Army Attempts Synchronizing Summer Moves
Officers and senior NCOs reporting to leadership schools at three Army installations this summer will be part of a pilot program that aims to “synchronize and integrate” the delivery of their household goods with their assigned living quarters, a senior Army leader said.
The plan being carried out by the U.S. Army Installation Command is part of an overarching initiative prioritized by Army Secretary Ryan McCarthy and Army Chief of Staff Gen. James McConville to improve the quality of life for soldiers and their families.

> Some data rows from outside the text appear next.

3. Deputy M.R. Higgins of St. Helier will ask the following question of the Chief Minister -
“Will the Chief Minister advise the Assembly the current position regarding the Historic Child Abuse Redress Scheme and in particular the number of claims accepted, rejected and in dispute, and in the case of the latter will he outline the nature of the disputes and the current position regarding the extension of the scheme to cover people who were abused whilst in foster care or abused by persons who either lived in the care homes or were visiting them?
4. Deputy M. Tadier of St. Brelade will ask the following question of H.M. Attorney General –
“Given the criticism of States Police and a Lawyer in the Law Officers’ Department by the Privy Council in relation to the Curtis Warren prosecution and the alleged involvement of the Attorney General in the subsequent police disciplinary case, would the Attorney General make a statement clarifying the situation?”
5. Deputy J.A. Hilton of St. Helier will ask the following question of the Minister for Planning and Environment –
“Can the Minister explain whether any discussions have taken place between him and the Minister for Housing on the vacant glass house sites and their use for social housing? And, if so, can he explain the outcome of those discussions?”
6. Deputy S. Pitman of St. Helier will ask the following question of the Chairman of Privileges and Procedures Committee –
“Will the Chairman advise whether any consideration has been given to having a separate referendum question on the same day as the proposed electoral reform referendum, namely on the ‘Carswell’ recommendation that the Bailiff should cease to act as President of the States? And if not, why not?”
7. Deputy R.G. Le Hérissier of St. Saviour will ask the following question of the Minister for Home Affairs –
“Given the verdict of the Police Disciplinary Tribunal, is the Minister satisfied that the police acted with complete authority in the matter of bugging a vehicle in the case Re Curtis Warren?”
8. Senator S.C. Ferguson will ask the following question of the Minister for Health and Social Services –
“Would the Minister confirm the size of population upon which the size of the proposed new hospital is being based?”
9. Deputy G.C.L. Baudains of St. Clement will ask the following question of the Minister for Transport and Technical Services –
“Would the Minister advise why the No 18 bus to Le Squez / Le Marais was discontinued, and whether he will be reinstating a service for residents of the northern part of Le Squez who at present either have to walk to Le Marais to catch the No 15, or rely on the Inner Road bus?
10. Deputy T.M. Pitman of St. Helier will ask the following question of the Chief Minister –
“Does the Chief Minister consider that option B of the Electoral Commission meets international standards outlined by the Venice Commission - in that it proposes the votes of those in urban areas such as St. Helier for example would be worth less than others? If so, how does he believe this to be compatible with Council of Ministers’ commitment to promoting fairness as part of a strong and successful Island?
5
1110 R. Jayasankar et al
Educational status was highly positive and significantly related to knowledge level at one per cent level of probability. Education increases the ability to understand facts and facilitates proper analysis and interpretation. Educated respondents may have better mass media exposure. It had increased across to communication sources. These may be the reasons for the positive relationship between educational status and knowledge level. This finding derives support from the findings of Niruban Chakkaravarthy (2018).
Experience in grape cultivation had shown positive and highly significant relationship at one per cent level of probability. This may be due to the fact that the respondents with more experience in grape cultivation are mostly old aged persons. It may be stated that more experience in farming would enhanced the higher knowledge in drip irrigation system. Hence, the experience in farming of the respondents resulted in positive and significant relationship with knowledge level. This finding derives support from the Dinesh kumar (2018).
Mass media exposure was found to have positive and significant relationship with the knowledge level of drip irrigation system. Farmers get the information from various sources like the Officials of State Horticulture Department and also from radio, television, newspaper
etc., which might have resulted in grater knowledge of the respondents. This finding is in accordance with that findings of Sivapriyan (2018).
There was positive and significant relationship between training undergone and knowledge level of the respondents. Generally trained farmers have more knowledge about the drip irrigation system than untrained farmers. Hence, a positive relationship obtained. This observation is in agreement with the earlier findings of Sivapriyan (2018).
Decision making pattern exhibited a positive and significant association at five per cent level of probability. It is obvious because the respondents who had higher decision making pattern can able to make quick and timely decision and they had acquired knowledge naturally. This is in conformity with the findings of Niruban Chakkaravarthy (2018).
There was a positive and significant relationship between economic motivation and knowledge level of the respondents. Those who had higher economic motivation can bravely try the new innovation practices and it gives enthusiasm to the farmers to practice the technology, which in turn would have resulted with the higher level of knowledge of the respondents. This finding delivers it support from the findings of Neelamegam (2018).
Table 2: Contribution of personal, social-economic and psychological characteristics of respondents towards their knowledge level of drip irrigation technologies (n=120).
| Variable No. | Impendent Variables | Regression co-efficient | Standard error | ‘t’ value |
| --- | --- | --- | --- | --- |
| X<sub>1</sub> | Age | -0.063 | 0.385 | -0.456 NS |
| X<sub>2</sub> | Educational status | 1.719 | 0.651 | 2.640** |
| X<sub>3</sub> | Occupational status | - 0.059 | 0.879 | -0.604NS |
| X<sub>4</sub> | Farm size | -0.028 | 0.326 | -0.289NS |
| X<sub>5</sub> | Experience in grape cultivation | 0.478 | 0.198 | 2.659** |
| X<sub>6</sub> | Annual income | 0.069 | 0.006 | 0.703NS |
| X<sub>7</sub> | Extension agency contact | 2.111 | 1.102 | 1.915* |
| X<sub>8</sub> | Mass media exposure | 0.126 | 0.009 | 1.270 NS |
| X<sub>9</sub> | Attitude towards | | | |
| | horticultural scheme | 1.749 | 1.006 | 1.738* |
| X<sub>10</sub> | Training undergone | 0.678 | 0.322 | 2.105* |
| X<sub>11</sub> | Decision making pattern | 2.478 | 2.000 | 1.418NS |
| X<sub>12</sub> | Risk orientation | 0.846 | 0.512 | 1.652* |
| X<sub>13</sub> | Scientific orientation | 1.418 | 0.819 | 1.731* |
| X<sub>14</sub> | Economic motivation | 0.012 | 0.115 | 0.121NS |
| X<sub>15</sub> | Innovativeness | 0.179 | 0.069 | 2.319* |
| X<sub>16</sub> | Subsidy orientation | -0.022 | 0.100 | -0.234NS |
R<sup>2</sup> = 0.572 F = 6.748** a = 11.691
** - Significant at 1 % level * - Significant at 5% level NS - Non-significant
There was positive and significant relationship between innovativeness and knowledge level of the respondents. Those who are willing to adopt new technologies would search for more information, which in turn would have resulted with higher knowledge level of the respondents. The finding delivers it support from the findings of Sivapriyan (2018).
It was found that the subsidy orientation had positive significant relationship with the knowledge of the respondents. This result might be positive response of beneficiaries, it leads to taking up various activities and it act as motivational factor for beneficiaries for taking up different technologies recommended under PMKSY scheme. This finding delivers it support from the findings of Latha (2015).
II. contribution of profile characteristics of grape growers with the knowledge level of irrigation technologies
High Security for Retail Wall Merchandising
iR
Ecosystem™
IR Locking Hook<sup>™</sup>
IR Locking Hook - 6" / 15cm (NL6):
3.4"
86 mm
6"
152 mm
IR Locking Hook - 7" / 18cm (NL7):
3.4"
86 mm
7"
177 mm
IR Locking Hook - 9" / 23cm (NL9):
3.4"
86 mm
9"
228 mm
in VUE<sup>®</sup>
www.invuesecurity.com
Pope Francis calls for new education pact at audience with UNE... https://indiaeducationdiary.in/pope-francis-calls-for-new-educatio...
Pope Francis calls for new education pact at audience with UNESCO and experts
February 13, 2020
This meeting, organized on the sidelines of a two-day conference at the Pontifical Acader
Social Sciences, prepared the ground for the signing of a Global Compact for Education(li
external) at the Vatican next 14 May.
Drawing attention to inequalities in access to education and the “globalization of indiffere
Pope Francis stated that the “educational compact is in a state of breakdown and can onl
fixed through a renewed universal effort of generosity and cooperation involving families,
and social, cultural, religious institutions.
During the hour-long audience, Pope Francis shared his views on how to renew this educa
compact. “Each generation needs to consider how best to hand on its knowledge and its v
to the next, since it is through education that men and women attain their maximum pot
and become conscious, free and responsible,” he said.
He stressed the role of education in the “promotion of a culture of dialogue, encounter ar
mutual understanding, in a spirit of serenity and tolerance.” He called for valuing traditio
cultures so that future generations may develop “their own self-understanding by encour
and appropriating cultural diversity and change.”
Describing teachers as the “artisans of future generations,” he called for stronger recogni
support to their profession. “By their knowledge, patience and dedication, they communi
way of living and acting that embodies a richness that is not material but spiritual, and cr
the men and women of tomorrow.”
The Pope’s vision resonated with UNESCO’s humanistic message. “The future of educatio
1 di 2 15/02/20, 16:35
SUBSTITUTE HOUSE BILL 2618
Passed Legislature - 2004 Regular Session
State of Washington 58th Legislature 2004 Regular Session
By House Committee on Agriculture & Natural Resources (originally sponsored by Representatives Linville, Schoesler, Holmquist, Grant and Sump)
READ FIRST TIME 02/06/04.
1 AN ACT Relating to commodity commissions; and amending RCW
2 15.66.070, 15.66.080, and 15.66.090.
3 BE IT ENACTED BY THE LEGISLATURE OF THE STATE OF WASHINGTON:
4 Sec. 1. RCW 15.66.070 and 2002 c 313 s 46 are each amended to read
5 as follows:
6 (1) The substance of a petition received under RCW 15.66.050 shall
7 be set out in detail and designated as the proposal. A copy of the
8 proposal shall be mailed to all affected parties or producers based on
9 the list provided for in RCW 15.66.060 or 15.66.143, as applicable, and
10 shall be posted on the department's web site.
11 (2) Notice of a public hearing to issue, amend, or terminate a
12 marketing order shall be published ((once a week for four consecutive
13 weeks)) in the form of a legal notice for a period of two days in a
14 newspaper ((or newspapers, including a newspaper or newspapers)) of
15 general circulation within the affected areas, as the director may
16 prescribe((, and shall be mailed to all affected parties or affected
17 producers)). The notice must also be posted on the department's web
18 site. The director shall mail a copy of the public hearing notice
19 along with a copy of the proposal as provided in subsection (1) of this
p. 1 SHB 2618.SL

The pilot will involve the summer rotation of some 1,000 NCOs and officers and their families, Gen. Gus Perna, commander of the U.S. Army Materiel Command, said at a breakfast hosted by the Defense Writers Group, a program of George Washington University’s School of Media and Public Affairs’ Project for Media and National Security.
“We’re breaking some dishes. We’re changing our philosophy about bringing these future leaders of our Army in,” said Perna, whose command absorbed Army Installation Command a year ago and who has taken the lead on the Army’s housing and quality of life improvements.
NCOs attending the Sergeants Major Academy at Fort Bliss, Texas, majors attending Command and General Staff College at Fort Leavenworth, Kansas, and colonels reporting to the U.S. Army War College at Carlisle Barracks, Pennsylvania, will receive their orders 120 to 180 days out “so everybody knows where they’re going,” Perna said.
The students will be instructed not to report before a certain date to allow the installations to “synchronize and integrate” delivery of household goods and ensure houses are available, clean and with no outstanding work orders.
“The day they show up, they sign for a house, they already know their address, household goods show up right behind them, like in a movie—a car shows up and a truck shows up, families move in,” Perna said he envisioned.
“Our excuse was, it’s a thousand people, it’s too hard. We said, ‘Bull crap.’ We can figure this out, we’re the Army,” Perna said, adding, “If we can do that, why can’t we do it for the entire Army?”
The school rotation pilot is one of two such programs taking place under the Army’s quality of life improvement initiatives. The other is focused on the communities in and around Fort Polk, Louisiana, Fort Irwin, California, and Fort Wainwright, Alaska, austere locations where the Army trains its brigade combat teams.
Perna pointed out that 70% of the force at those installations live off-post, which lends itself to establishing partnerships with nearby communities “to enable what they’ll bring to us,” such as schools, movie theaters and other forms of entertainment.